Dr. Clayton and I fear the Legislature will continue to neglect the immediate needs of regions that are in crisis and have a critical need for collaborative solutions. She and I also would like to see immediate changes by the State Engineer to use his discretionary regulatory authority to stop accepting permit applications supplemental wells to drain the Ogallala Aquifer completely dry, immediately threatening the survival of Portales and Eastern New Mexico University. They literally ran dry this summer or were drastically short, with dribbling showers and faucets.

The Middle Rio Grande problem is not as “in your face,” and, therefore not a matter of front-of-mind public concern, but that may only be in Albuquerque.

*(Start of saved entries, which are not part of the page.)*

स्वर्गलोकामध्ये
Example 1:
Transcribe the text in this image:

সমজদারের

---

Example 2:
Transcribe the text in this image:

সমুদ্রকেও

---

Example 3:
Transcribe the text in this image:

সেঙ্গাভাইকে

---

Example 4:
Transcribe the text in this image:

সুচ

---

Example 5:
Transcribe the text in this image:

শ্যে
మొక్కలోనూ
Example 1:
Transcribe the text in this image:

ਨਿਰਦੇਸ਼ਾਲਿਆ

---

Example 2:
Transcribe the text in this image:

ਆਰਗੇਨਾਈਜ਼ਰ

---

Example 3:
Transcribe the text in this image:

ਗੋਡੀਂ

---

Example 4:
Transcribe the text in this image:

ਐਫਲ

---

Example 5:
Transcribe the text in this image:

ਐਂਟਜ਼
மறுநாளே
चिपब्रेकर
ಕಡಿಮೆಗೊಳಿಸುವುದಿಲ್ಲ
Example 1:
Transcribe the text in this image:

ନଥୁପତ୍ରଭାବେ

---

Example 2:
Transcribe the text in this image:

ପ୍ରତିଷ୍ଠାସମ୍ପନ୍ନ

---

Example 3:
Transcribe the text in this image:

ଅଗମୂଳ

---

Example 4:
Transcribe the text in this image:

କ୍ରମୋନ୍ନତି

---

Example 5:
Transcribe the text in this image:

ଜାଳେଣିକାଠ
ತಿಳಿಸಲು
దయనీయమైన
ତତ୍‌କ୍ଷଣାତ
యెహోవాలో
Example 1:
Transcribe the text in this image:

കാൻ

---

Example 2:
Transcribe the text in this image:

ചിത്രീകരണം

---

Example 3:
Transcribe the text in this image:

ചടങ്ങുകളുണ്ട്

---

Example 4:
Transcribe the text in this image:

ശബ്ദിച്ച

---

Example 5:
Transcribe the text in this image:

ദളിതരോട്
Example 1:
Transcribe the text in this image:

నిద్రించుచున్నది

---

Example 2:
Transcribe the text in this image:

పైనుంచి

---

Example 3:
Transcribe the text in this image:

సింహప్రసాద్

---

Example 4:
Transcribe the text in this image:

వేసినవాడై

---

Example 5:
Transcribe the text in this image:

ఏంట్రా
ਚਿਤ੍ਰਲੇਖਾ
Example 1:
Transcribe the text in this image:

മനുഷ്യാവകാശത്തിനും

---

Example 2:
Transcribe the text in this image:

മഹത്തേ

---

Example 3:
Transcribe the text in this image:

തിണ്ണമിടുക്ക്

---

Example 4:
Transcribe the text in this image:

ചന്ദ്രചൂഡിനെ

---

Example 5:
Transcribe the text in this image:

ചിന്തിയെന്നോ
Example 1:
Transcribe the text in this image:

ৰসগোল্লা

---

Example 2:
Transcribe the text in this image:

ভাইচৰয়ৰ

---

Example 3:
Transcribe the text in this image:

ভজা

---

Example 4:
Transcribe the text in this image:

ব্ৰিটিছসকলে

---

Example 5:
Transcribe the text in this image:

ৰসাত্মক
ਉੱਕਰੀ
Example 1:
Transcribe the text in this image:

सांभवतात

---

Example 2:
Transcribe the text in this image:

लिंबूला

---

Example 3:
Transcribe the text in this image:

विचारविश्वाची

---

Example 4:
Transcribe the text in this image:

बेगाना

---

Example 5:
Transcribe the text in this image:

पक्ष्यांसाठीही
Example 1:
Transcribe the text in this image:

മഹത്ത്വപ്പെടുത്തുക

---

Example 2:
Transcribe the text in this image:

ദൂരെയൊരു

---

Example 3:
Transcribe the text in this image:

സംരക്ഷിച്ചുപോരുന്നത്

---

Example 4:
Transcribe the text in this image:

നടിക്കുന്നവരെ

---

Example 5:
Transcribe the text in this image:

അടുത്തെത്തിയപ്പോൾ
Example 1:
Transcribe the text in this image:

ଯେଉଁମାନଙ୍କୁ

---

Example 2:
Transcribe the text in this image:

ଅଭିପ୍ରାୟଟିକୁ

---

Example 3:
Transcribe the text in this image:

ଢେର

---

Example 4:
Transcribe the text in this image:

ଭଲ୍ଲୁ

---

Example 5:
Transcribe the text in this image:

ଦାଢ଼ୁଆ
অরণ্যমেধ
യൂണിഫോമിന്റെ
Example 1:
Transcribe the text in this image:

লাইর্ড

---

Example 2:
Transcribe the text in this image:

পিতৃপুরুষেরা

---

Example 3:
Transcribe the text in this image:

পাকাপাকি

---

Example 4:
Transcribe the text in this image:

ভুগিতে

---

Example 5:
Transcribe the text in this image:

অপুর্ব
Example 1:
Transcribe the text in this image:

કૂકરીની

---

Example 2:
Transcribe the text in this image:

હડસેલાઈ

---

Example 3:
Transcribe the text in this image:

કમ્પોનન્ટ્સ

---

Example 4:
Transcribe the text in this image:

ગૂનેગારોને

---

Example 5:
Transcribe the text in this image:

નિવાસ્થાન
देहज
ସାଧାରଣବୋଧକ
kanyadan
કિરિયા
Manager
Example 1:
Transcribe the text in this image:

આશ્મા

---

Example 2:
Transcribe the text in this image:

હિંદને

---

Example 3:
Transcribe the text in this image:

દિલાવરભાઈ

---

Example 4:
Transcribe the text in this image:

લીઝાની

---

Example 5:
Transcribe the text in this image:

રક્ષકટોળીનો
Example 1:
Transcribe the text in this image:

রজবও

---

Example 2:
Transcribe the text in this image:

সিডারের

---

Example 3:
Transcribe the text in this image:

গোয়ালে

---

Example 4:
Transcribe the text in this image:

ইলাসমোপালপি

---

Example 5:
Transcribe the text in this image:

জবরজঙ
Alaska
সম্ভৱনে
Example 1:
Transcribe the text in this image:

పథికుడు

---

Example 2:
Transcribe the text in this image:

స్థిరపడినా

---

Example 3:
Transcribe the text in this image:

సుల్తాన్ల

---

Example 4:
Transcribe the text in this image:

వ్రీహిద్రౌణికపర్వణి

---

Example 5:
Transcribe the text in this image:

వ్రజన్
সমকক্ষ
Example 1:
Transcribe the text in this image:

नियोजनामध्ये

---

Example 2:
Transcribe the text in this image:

In the Middle Rio Grande, the State Engineer policies of the last century governing transfer of surface water rights to wells that pump a reliably uninterrupted supply of wet water, must stop. These policies remain unchanged, unlimited by nature, and unsuitable for a sustainable water future despite the fact they don’t protect either the river or the aquifer. These transfers are damaging and further endangering the Middle Rio Grande’s future.

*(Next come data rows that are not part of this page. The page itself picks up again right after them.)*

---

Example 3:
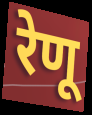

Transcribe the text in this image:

रेणू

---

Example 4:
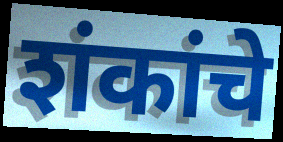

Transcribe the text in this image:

शंकांचे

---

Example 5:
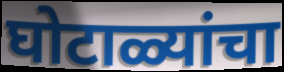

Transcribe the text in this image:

घोटाळ्यांचा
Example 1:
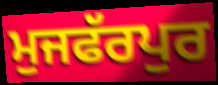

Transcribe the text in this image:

ਮੁਜਫੱਰਪੁਰ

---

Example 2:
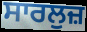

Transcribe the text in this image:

ਸਾਰਲੁਜ਼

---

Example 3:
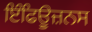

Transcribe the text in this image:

ਇੰਫਿਊਜ਼ਨਸ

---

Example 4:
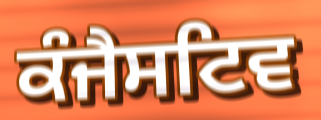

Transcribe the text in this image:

ਕੰਜੈਸਟਿਵ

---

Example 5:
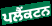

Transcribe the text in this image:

ਪਲੈਂਕਟਨ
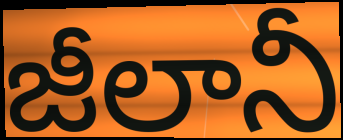
జీలానీ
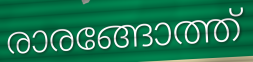
രാരങ്ങോത്ത്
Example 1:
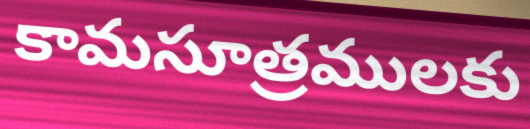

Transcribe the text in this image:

కామసూత్రములకు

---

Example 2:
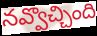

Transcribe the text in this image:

నవ్వొచ్చింది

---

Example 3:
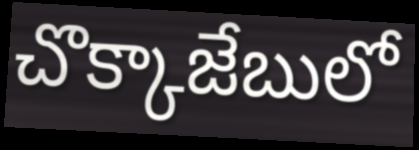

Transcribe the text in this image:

చొక్కాజేబులో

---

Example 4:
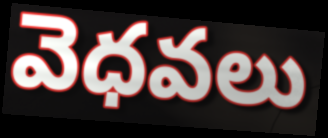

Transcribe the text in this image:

వెధవలు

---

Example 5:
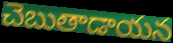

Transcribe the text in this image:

చెబుతాడాయన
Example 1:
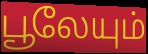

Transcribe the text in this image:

பூலேயும்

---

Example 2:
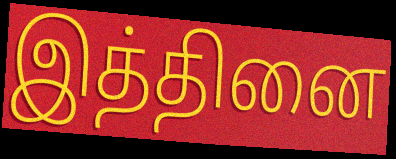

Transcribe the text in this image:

இத்தினை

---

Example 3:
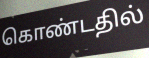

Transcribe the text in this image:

கொண்டதில்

Invitation to Learn More and Engage

The Water Advocates for New Mexico and the Middle Rio Grande invite all to learn more and engage. Participate in our monthly workshops, respond to our calls to action, and share this news with friends, family, and colleagues today.

2 Comments

  1. Betsy Diaz on January 10, 2024 at 11:37 am

    I have been discussing this with people that I meet. I am deeply concerned that with much money available to the 2024 legislature via the financial session that will soon begin, I have seen a multitude of ideas for funding things that are important by & large, but not as essential to life as water. NM is fortunate in escaping the some of the emphasis on water’s dire relationship to life in other parts of the US, but its aridification effects are urgently severe, especially in rural areas of the state. It appears in mass media that neither the Governor or the NM legislature is prioritizing water planning & management in ways that can make NM water sustainable. it appears that mostly water advocates understand that “!Sin aqua hay Nada!”. That means no life, no drinking water, no agriculture, no food, no schools, no businesses, no hospitals, et cetera. This head in the sand approach is fatal. I am writing sample letters for my church to write to legislators and told IPL I would share those. Why are we not learning from watching the lack of water in Gaza. The astute work of Dr. Clayton in Clovis proves that communities can successfully be led (as the ancient cultures knew) in working for the common good using cutting edge science and knowledgeable healthy personal relationships with nature to rebalance cycles of all life and water (Cajete, 2,000).



  2. Denise Fort on January 10, 2024 at 4:33 pm

    Great recommendations. Let’s ensure that the “middle Rio Grande” includes people along the river down to Elephant Butte. That stretch of the river is ecologically significant yet poorly understood. And Norm, how far north will the middle extend?